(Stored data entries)
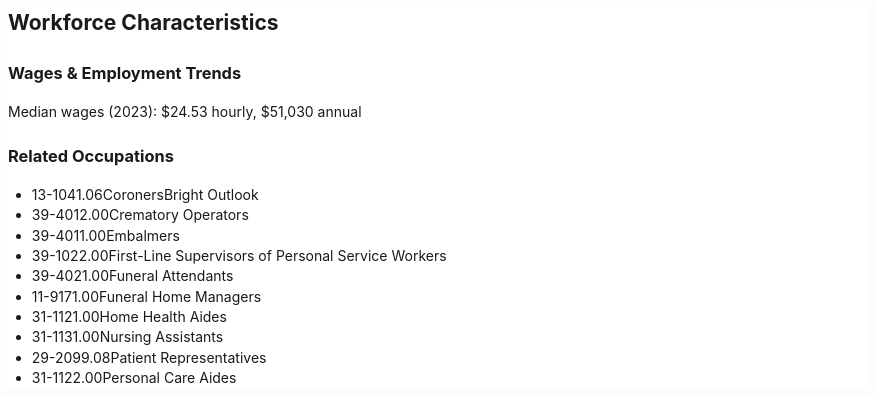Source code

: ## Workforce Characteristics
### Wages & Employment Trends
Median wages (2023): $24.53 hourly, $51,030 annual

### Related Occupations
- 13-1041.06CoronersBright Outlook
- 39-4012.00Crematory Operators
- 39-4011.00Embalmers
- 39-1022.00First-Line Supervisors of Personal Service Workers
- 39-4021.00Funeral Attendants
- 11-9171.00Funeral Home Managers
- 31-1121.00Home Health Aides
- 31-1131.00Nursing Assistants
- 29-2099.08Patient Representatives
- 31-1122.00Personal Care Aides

* _DIRECTIVE_: Would you mind repeating the records above exactly, without the pictures?

* _FINISHED TASK_:
Source code

: ## Workforce Characteristics
### Wages & Employment Trends
Median wages (2023): $24.53 hourly, $51,030 annual

### Related Occupations
- 13-1041.06CoronersBright Outlook
- 39-4012.00Crematory Operators
- 39-4011.00Embalmers
- 39-1022.00First-Line Supervisors of Personal Service Workers
- 39-4021.00Funeral Attendants
- 11-9171.00Funeral Home Managers
- 31-1121.00Home Health Aides
- 31-1131.00Nursing Assistants
- 29-2099.08Patient Representatives
- 31-1122.00Personal Care Aides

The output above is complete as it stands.